- [What is needed]: Copy out the text of the rows below word for word, from the first line of the rows through the line with "Арт.: 542L225TSP-1.5-12", including both. Omit the pictures from your answer.

[Dataset entries]
[Start of Attachment]
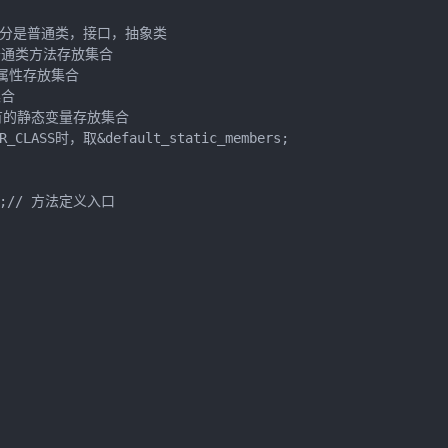
段被区分是普通类，接口，抽象类

法和普通类方法存放集合

 默认属性存放集合

合

身所具有的静态变量存放集合

ER_CLASS时，取&default_static_members;

ons;// 方法定义入口
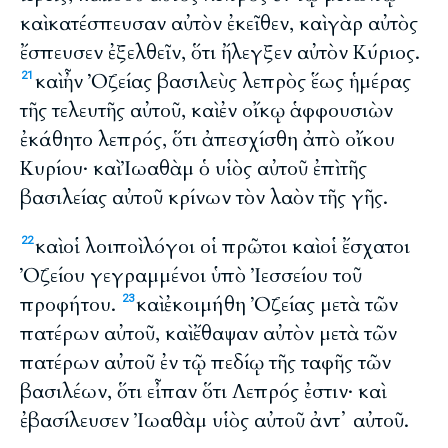
καὶ κατέσπευσαν αὐτὸν ἐκεῖθεν, καὶ γὰρ αὐτὸς
ἔσπευσεν ἐξελθεῖν, ὅτι ἤλεγξεν αὐτὸν Κύριος.
καὶ ἦν Ὀζείας βασιλεὺς λεπρὸς ἕως ἡμέρας
21
τῆς τελευτῆς αὐτοῦ, καὶ ἐν οἴκῳ ἁφφουσιὼν
ἐκάθητο λεπρός, ὅτι ἀπεσχίσθη ἀπὸ οἴκου
Κυρίου· καὶ Ἰωαθὰμ ὁ υἱὸς αὐτοῦ ἐπὶ τῆς
βασιλείας αὐτοῦ κρίνων τὸν λαὸν τῆς γῆς.
καὶ οἱ λοιποὶ λόγοι οἱ πρῶτοι καὶ οἱ ἔσχατοι
22
Ὀζείου γεγραμμένοι ὑπὸ Ἰεσσείου τοῦ
προφήτου.
καὶ ἐκοιμήθη Ὀζείας μετὰ τῶν
23
πατέρων αὐτοῦ, καὶ ἔθαψαν αὐτὸν μετὰ τῶν
πατέρων αὐτοῦ ἐν τῷ πεδίῳ τῆς ταφῆς τῶν
βασιλέων, ὅτι εἶπαν ὅτι Λεπρός ἐστιν· καὶ
ἐβασίλευσεν Ἰωαθὰμ υἱὸς αὐτοῦ ἀντ᾽ αὐτοῦ.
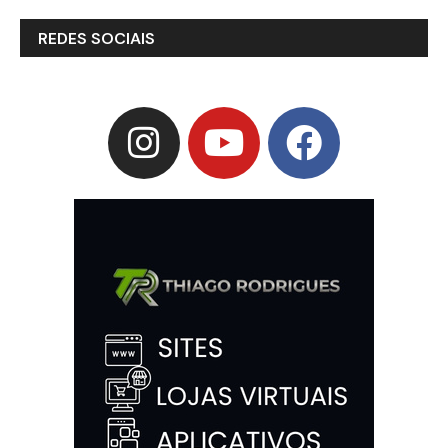
REDES SOCIAIS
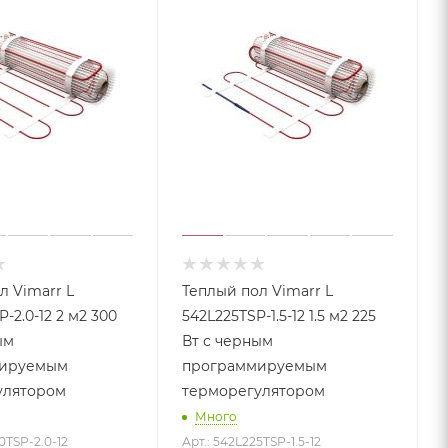
л Vimarr L
Теплый пол Vimarr L
-2.0-12 2 м2 300
542L225TSP-1.5-12 1.5 м2 225
ым
Вт с черным
ируемым
программируемым
улятором
терморегулятором
Много
0TSP-2.0-12
Арт.: 542L225TSP-1.5-12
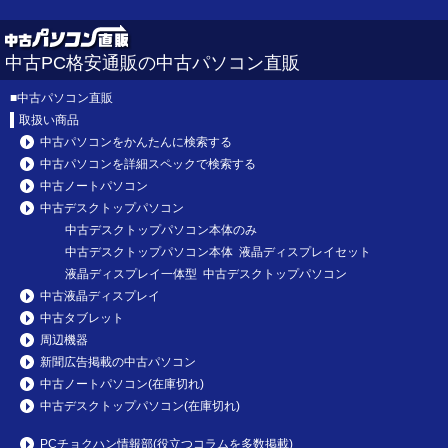
中古PC格安通販の中古パソコン直販
■
中古パソコン直販
取扱い商品
中古パソコンをかんたんに検索する
中古パソコンを詳細スペックで検索する
中古ノートパソコン
中古デスクトップパソコン
中古デスクトップパソコン本体のみ
中古デスクトップパソコン本体 液晶ディスプレイセット
液晶ディスプレイ一体型 中古デスクトップパソコン
中古液晶ディスプレイ
中古タブレット
周辺機器
新聞広告掲載の中古パソコン
中古ノートパソコン(在庫切れ)
中古デスクトップパソコン(在庫切れ)
PCチョクハン情報部(役立つコラムを多数掲載)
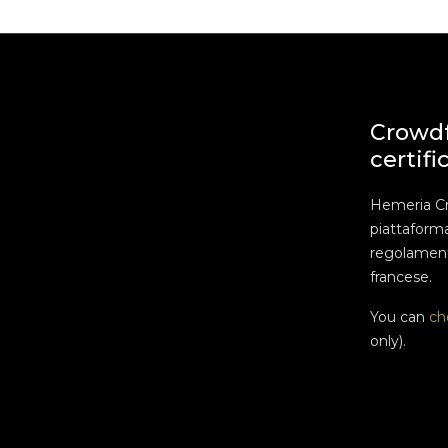
Crowd
certifi
Hemeria C
piattaform
regolament
francese.
You can
ch
only).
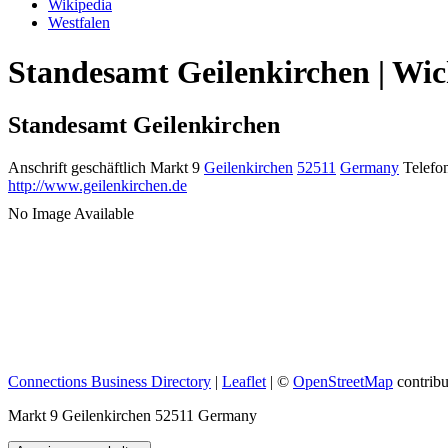
Wikipedia
Westfalen
Standesamt Geilenkirchen | Wic
Standesamt Geilenkirchen
Anschrift geschäftlich
Markt 9
Geilenkirchen
52511
Germany
Telefon
http://www.geilenkirchen.de
No Image Available
Connections Business Directory
|
Leaflet
| ©
OpenStreetMap
contribu
Markt 9 Geilenkirchen 52511 Germany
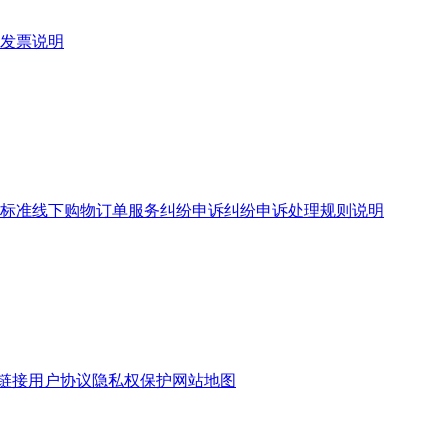
发票说明
标准
线下购物订单服务
纠纷申诉
纠纷申诉处理规则说明
链接
用户协议
隐私权保护
网站地图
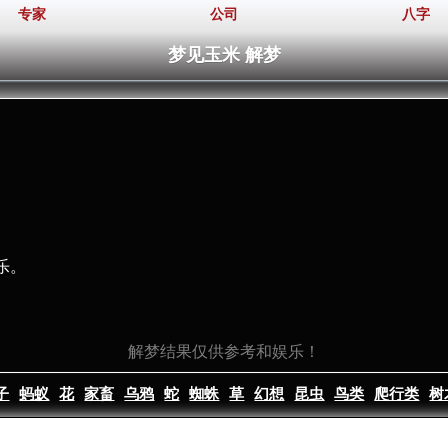
专家
公司
八字
梦见玉米 解梦
乐。
。
解梦结果仅供参考和娱乐！
子
蚂蚁
花
家畜
乌鸦
蛇
蜘蛛
草
幻想
昆虫
鸟类
爬行类
树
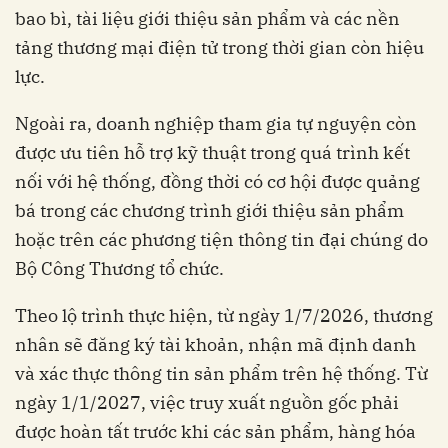
bao bì, tài liệu giới thiệu sản phẩm và các nền
tảng thương mại điện tử trong thời gian còn hiệu
lực.
Ngoài ra, doanh nghiệp tham gia tự nguyện còn
được ưu tiên hỗ trợ kỹ thuật trong quá trình kết
nối với hệ thống, đồng thời có cơ hội được quảng
bá trong các chương trình giới thiệu sản phẩm
hoặc trên các phương tiện thông tin đại chúng do
Bộ Công Thương tổ chức.
Theo lộ trình thực hiện, từ ngày 1/7/2026, thương
nhân sẽ đăng ký tài khoản, nhận mã định danh
và xác thực thông tin sản phẩm trên hệ thống. Từ
ngày 1/1/2027, việc truy xuất nguồn gốc phải
được hoàn tất trước khi các sản phẩm, hàng hóa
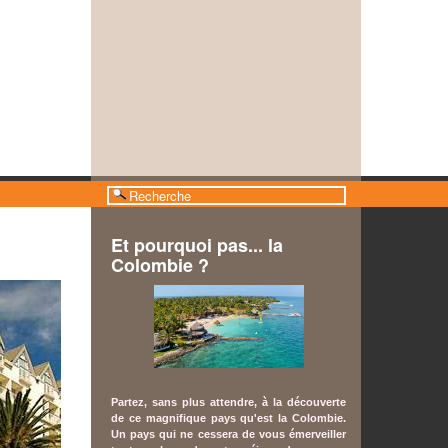
Et pourquoi pas... la
Colombie ?
Partez, sa
ns plus attendre, à la découverte
de ce magnifique pays qu'est la Colombie.
Un pays qui ne cessera de vous émerveiller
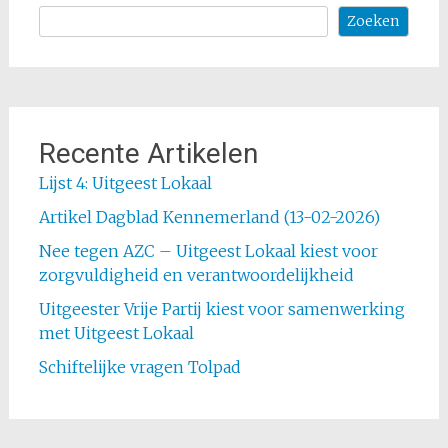
Zoeken
Recente Artikelen
Lijst 4: Uitgeest Lokaal​
Artikel Dagblad Kennemerland (13-02-2026)
Nee tegen AZC – Uitgeest Lokaal kiest voor
zorgvuldigheid en verantwoordelijkheid
Uitgeester Vrije Partij kiest voor samenwerking
met Uitgeest Lokaal
Schiftelijke vragen Tolpad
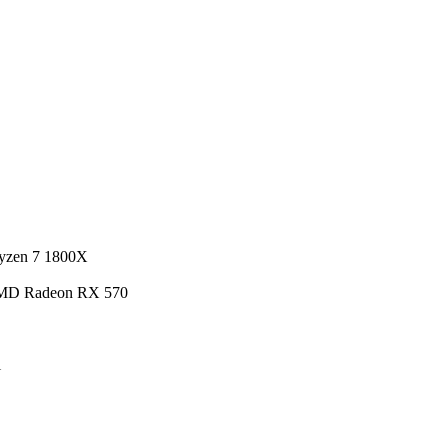
Ryzen 7 1800X
AMD Radeon RX 570
ı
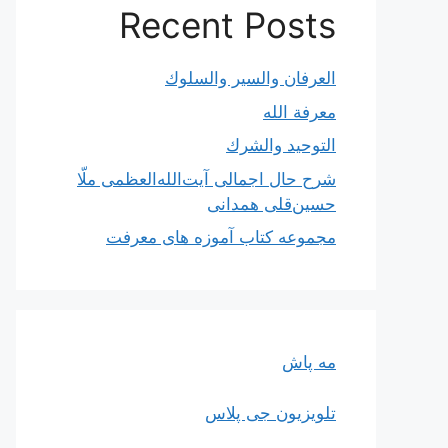
Recent Posts
العرفان والسیر والسلوك
معرفة الله
التوحيد والشرك
شرح حال اجمالی آیت‌الله‌العظمی ملّا
حسین‌قلی همدانی
مجموعه کتاب آموزه های معرفت
مه پاش
تلویزیون جی پلاس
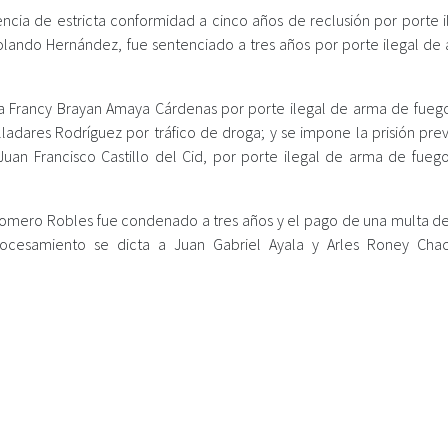
ia de estricta conformidad a cinco años de reclusión por porte i
lando Hernández, fue sentenciado a tres años por porte ilegal de
tra Francy Brayan Amaya Cárdenas por porte ilegal de arma de fueg
lladares Rodríguez por tráfico de droga; y se impone la prisión pre
Juan Francisco Castillo del Cid, por porte ilegal de arma de fueg
Romero Robles fue condenado a tres años y el pago de una multa de
rocesamiento se dicta a Juan Gabriel Ayala y Arles Roney Cha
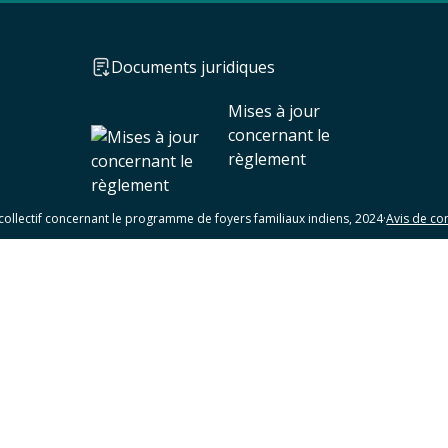
Documents juridiques
Mises à jour
concernant le
règlement
collectif concernant le programme de foyers familiaux indiens, 2024
·
Avis de con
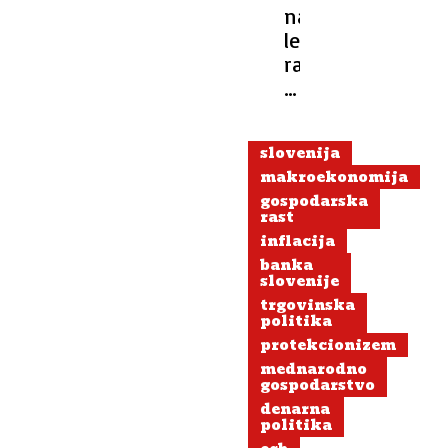
napoved
letošnje
rasti
slovenskega
BDP
znižal
slovenija
na
makroekonomija
1,1
gospodarska
odstotka
rast
inflacija
banka
slovenije
trgovinska
politika
protekcionizem
mednarodno
gospodarstvo
denarna
politika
[End of Attachment]
- [Response to the task]:
段被区分是普通类，接口，抽象类

法和普通类方法存放集合

 默认属性存放集合

合

身所具有的静态变量存放集合

ER_CLASS时，取&default_static_members;

ons;// 方法定义入口
καὶ κατέσπευσαν αὐτὸν ἐκεῖθεν, καὶ γὰρ αὐτὸς
ἔσπευσεν ἐξελθεῖν, ὅτι ἤλεγξεν αὐτὸν Κύριος.
καὶ ἦν Ὀζείας βασιλεὺς λεπρὸς ἕως ἡμέρας
21
τῆς τελευτῆς αὐτοῦ, καὶ ἐν οἴκῳ ἁφφουσιὼν
ἐκάθητο λεπρός, ὅτι ἀπεσχίσθη ἀπὸ οἴκου
Κυρίου· καὶ Ἰωαθὰμ ὁ υἱὸς αὐτοῦ ἐπὶ τῆς
βασιλείας αὐτοῦ κρίνων τὸν λαὸν τῆς γῆς.
καὶ οἱ λοιποὶ λόγοι οἱ πρῶτοι καὶ οἱ ἔσχατοι
22
Ὀζείου γεγραμμένοι ὑπὸ Ἰεσσείου τοῦ
προφήτου.
καὶ ἐκοιμήθη Ὀζείας μετὰ τῶν
23
πατέρων αὐτοῦ, καὶ ἔθαψαν αὐτὸν μετὰ τῶν
πατέρων αὐτοῦ ἐν τῷ πεδίῳ τῆς ταφῆς τῶν
βασιλέων, ὅτι εἶπαν ὅτι Λεπρός ἐστιν· καὶ
ἐβασίλευσεν Ἰωαθὰμ υἱὸς αὐτοῦ ἀντ᾽ αὐτοῦ.
REDES SOCIAIS
л Vimarr L
Теплый пол Vimarr L
-2.0-12 2 м2 300
542L225TSP-1.5-12 1.5 м2 225
ым
Вт с черным
ируемым
программируемым
улятором
терморегулятором
Много
0TSP-2.0-12
Арт.: 542L225TSP-1.5-12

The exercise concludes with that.